Activity list:
a: According to the travel account, how many islands protect Sweden's east coast?
b: Please output the travel account word for word, everything from "We stayed in Farrs" down to "and meticulously restored.".
*** Source passage ***
A So-Called Sabbatical
After living in Geneva for four years, we decided to spend a few months traveling in Europe before moving back to the U.S. We called it a sabbatical even though it was really an extended vacation before my partner started his new job in Seattle.
We thought we had it figured out and would work our way south as autumn progressed, spending September in Scandinavia, October in Italy, and November in the south of France before joining our daughter in Paris at the end of the trip.
What we didn’t bank on was the energy and effort it requires to change cities and hotels every few days; something we’d done in our twenties and thirties when we lived out of backpacks for weeks at a time, but not recommended for people in their sixties who prefer a slower pace to appreciate new places.
September in Scandinavia
We kicked off our trip in Norway where close friends invited us to stay in their home outside Oslo. They couldn’t have been more welcoming. After the stressful weeks of packing up our apartment in Geneva and shipping our belongings home, it was reviving to take walks around Drammen Fjord and explore the streets and galleries of Oslo with friends.
Our son joined us, and we drove through central Norway and north to Balestrand, a village perched above the longest fjord in the country. The Sognefjord slices deep into Norway’s interior, carving narrow canyons with sheer walls that plunge hundreds of feet into the sea.
Huge cruise ships that ply the fjord in summer were mostly gone in September. We took a boat tour of the Sognefjord’s inner bays and got off in the town of Flam for lunch before returning to our hotel in Balestrand.
Our friend Cam drove us from Oslo to the west coast of Sweden so we could stop in quaint fishing villages along the way. We had lunch in Fjallbacka before hiking up a steep path along a gorge to a rocky knoll with views of islands along the coast.
We stayed in Farrs Hatt for the night, in a hotel situated next to a forbidding castle. After touring it, our son declared it the best medieval castle he’d ever seen.
Cam left us in Gothenburg where we intended to spend a few days enjoying its laid-back vibe, nautical museum, shops and restaurants. Traveling on to Stockholm by train, we ended up spending a week there touring such landmarks as the Nordic Museum and the Vasa ship that was resurrected from the ocean floor and meticulously restored.
Though Stockholm is a big city, its parks and waterways, cobbled streets and lanes made it easy to navigate. We stayed in Gamla Stan, a tiny island that’s home to the royal palace as well as to restaurants and cafes.
One day we did a boat tour that meandered among the many islands—14,000 of them in total—protecting Sweden’s east coast. Disembarking at the outermost island, we ate lunch in a Sand Point restaurant and ordered a Scandinavian specialty we’d come to love—tiny shrimps and crab salad on toast—known as Skagen.
Another day we took a train and local bus to the nearest national park for a brisk autumn hike in the countryside. We couldn’t have been luckier with the weather with clear skies and mild temperatures during our sojourn in Sweden.
Our luck held as we sailed from Stockholm to Helsinki on an overnight ferry. Leaving at sunset, the ship zig-zagged through the islands off the coast of Sweden before traversing the open sea. We arrived in Finland early the next morning and made our way to a hotel in the center of Helsinki.
Though the city isn’t as polished or grand as Stockholm, it has a funky down-home feel of its own. Stefan enjoyed wandering through the design museum and shops that had innovative household items. Helsinki also has excellent restaurants at more affordable prices than Sweden and Norway.
*** End of Source passage ***
*** Provided information ***
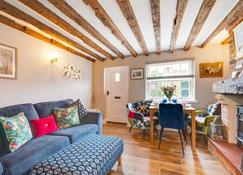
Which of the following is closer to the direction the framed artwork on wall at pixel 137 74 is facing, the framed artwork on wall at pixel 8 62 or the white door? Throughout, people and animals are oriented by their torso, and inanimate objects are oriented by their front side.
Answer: the framed artwork on wall

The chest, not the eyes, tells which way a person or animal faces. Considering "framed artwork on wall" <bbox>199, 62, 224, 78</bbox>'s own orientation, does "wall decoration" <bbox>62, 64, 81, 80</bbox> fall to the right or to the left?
on its right

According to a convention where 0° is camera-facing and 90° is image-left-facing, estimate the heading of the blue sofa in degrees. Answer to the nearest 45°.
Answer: approximately 315°

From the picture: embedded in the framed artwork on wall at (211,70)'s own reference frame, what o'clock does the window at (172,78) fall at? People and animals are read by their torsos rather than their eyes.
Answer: The window is roughly at 3 o'clock from the framed artwork on wall.

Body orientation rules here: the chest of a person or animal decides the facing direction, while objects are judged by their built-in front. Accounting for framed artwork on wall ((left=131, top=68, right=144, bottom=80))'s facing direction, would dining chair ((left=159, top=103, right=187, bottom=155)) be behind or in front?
in front

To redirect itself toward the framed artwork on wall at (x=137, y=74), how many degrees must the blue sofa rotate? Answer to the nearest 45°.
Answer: approximately 90° to its left

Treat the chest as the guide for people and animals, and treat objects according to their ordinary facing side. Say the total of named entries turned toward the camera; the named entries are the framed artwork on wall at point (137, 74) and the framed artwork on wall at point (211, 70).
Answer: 2

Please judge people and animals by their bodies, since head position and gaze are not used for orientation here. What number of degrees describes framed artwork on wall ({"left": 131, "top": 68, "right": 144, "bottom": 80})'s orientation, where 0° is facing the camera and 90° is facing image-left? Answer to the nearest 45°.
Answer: approximately 0°

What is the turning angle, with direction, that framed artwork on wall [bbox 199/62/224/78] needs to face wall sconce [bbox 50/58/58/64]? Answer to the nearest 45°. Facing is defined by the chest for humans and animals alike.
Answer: approximately 45° to its right

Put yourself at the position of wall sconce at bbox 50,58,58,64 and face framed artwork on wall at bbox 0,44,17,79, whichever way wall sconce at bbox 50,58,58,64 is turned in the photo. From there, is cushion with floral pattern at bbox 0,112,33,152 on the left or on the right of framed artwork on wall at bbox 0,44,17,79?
left

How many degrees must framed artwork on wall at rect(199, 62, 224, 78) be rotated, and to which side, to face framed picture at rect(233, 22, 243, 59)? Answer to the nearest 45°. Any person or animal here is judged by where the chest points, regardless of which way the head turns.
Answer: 0° — it already faces it

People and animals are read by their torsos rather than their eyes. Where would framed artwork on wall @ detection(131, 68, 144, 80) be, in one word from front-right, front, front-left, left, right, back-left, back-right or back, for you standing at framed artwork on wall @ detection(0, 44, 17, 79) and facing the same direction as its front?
front-left
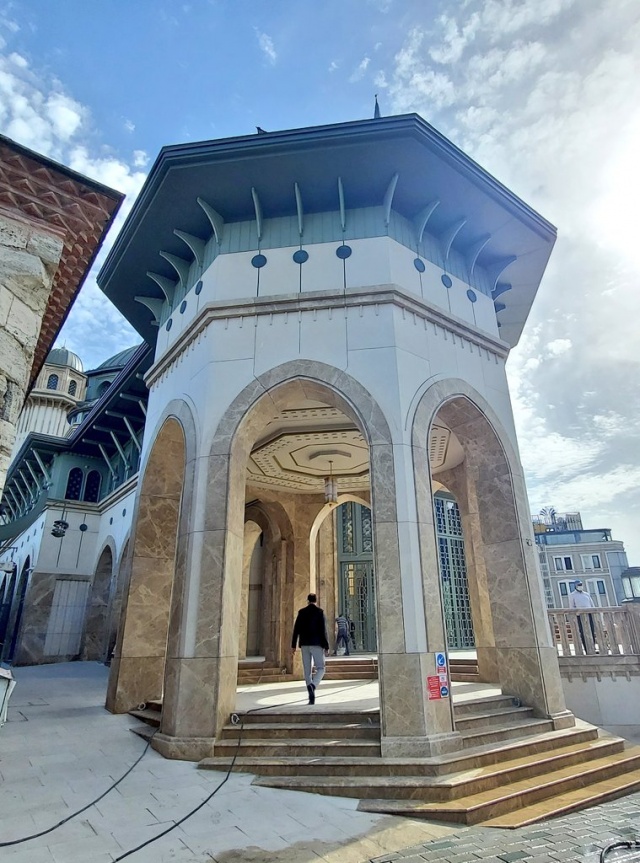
*** End of Provided information ***
Activity answers:
a: 14,000

b:
We stayed in Farrs Hatt for the night, in a hotel situated next to a forbidding castle. After touring it, our son declared it the best medieval castle he’d ever seen.
Cam left us in Gothenburg where we intended to spend a few days enjoying its laid-back vibe, nautical museum, shops and restaurants. Traveling on to Stockholm by train, we ended up spending a week there touring such landmarks as the Nordic Museum and the Vasa ship that was resurrected from the ocean floor and meticulously restored.